BEGIN
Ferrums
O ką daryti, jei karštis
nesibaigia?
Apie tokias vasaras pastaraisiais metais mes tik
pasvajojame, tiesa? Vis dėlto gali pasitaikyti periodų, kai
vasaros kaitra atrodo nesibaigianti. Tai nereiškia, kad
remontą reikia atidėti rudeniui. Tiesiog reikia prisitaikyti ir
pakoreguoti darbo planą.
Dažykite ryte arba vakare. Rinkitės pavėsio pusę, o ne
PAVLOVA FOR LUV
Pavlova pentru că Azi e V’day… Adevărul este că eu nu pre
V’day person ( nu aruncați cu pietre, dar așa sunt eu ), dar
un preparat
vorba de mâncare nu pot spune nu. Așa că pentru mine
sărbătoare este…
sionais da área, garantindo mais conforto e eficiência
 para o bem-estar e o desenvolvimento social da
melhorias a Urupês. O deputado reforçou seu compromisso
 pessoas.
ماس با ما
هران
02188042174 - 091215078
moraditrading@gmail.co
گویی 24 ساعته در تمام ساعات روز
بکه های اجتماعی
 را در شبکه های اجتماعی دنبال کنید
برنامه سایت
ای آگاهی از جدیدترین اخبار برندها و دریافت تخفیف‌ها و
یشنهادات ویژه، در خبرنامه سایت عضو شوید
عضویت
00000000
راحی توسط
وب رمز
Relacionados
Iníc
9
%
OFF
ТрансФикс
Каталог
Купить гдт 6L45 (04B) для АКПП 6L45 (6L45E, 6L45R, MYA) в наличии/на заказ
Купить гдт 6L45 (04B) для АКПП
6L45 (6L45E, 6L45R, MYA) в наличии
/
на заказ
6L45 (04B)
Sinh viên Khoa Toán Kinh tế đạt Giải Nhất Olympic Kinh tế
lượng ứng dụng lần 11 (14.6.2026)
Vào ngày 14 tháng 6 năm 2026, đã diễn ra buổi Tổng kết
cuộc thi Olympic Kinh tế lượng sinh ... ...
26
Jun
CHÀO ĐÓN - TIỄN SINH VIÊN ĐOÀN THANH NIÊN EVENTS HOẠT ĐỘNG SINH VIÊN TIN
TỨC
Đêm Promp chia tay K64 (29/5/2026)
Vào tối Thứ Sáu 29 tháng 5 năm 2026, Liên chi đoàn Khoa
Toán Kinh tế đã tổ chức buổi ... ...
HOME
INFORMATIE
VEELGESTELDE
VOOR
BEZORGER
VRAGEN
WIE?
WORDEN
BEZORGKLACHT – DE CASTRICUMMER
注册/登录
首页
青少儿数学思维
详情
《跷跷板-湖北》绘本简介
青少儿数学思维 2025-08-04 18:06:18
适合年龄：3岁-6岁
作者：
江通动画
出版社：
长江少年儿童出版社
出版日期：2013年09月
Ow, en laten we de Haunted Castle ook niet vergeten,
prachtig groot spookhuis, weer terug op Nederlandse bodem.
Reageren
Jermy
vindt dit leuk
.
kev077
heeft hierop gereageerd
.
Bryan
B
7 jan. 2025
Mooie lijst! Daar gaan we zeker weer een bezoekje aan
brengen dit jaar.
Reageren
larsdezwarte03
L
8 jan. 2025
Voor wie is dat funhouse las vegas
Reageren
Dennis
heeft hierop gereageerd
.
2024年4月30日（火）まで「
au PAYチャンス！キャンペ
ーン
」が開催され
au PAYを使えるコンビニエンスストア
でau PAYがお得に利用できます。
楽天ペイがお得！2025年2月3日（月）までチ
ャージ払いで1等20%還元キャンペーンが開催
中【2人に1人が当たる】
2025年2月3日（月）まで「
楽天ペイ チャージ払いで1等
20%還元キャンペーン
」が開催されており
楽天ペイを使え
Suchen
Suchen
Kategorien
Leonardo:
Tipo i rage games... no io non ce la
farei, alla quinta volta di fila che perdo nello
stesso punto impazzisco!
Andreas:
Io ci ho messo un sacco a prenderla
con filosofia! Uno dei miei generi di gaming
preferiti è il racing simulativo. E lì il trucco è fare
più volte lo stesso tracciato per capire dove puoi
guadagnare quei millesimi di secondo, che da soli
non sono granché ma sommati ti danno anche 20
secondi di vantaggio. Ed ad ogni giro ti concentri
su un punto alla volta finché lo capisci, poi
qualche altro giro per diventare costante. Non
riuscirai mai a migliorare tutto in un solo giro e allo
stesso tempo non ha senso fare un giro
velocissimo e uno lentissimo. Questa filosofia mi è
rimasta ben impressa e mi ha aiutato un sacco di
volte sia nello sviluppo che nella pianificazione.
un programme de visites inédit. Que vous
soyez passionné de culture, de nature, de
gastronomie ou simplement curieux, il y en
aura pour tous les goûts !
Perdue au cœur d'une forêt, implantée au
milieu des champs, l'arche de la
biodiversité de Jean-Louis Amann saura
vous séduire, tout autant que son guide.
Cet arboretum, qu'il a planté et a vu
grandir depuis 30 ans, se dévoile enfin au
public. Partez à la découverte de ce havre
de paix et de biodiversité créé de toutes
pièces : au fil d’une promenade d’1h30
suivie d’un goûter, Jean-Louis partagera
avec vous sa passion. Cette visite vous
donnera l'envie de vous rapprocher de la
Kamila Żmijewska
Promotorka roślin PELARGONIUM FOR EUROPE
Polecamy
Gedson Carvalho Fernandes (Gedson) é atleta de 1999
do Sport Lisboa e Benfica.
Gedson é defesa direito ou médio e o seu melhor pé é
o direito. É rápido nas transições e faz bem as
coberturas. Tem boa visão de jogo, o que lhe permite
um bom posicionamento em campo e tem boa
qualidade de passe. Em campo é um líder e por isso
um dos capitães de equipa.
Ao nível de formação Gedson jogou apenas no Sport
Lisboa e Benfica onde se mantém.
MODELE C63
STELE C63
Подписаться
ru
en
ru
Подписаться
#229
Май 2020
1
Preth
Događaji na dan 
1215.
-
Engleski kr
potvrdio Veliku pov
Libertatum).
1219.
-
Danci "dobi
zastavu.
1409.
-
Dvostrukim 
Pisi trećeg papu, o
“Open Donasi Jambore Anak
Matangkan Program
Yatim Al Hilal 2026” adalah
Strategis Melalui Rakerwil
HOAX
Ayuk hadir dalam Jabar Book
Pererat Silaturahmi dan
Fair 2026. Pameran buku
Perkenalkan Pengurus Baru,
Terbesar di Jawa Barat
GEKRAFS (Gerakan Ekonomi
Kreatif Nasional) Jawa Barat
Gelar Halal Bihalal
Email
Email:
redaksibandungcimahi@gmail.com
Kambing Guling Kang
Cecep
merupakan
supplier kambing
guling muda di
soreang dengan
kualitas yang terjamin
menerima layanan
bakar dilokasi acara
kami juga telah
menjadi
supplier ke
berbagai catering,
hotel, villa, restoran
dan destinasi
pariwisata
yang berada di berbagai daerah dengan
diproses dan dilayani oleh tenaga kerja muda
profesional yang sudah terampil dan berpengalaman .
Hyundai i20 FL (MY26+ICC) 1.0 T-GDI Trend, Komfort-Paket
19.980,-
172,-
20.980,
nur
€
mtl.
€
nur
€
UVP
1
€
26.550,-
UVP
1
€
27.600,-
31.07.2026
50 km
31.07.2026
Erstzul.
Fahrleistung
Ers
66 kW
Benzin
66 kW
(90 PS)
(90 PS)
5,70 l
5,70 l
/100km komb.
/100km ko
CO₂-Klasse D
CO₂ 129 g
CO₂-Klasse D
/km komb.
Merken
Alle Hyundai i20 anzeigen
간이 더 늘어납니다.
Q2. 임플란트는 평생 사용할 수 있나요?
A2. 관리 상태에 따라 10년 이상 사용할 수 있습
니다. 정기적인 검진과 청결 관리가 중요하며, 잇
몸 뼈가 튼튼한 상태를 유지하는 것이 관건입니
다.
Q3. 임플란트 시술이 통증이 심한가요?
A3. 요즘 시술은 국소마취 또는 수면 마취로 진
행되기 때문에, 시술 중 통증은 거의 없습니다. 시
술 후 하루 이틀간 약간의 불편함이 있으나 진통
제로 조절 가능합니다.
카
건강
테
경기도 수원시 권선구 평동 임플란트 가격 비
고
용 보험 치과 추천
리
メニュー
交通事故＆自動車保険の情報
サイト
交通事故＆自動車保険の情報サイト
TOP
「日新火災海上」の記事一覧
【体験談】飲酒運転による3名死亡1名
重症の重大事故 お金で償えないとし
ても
END
• _HOW TO COMPLETE THIS TASK_:
The line containing "Купить гдт 6L45 (04B) для АКПП 6L45" marks the end. Please print exactly every line from the top of the data to it, both included, and nothing more.

• _ANSWER TO THE PROBLEM_:
Ferrums
O ką daryti, jei karštis
nesibaigia?
Apie tokias vasaras pastaraisiais metais mes tik
pasvajojame, tiesa? Vis dėlto gali pasitaikyti periodų, kai
vasaros kaitra atrodo nesibaigianti. Tai nereiškia, kad
remontą reikia atidėti rudeniui. Tiesiog reikia prisitaikyti ir
pakoreguoti darbo planą.
Dažykite ryte arba vakare. Rinkitės pavėsio pusę, o ne
PAVLOVA FOR LUV
Pavlova pentru că Azi e V’day… Adevărul este că eu nu pre
V’day person ( nu aruncați cu pietre, dar așa sunt eu ), dar
un preparat
vorba de mâncare nu pot spune nu. Așa că pentru mine
sărbătoare este…
sionais da área, garantindo mais conforto e eficiência
 para o bem-estar e o desenvolvimento social da
melhorias a Urupês. O deputado reforçou seu compromisso
 pessoas.
ماس با ما
هران
02188042174 - 091215078
moraditrading@gmail.co
گویی 24 ساعته در تمام ساعات روز
بکه های اجتماعی
 را در شبکه های اجتماعی دنبال کنید
برنامه سایت
ای آگاهی از جدیدترین اخبار برندها و دریافت تخفیف‌ها و
یشنهادات ویژه، در خبرنامه سایت عضو شوید
عضویت
00000000
راحی توسط
وب رمز
Relacionados
Iníc
9
%
OFF
ТрансФикс
Каталог
Купить гдт 6L45 (04B) для АКПП 6L45 (6L45E, 6L45R, MYA) в наличии/на заказ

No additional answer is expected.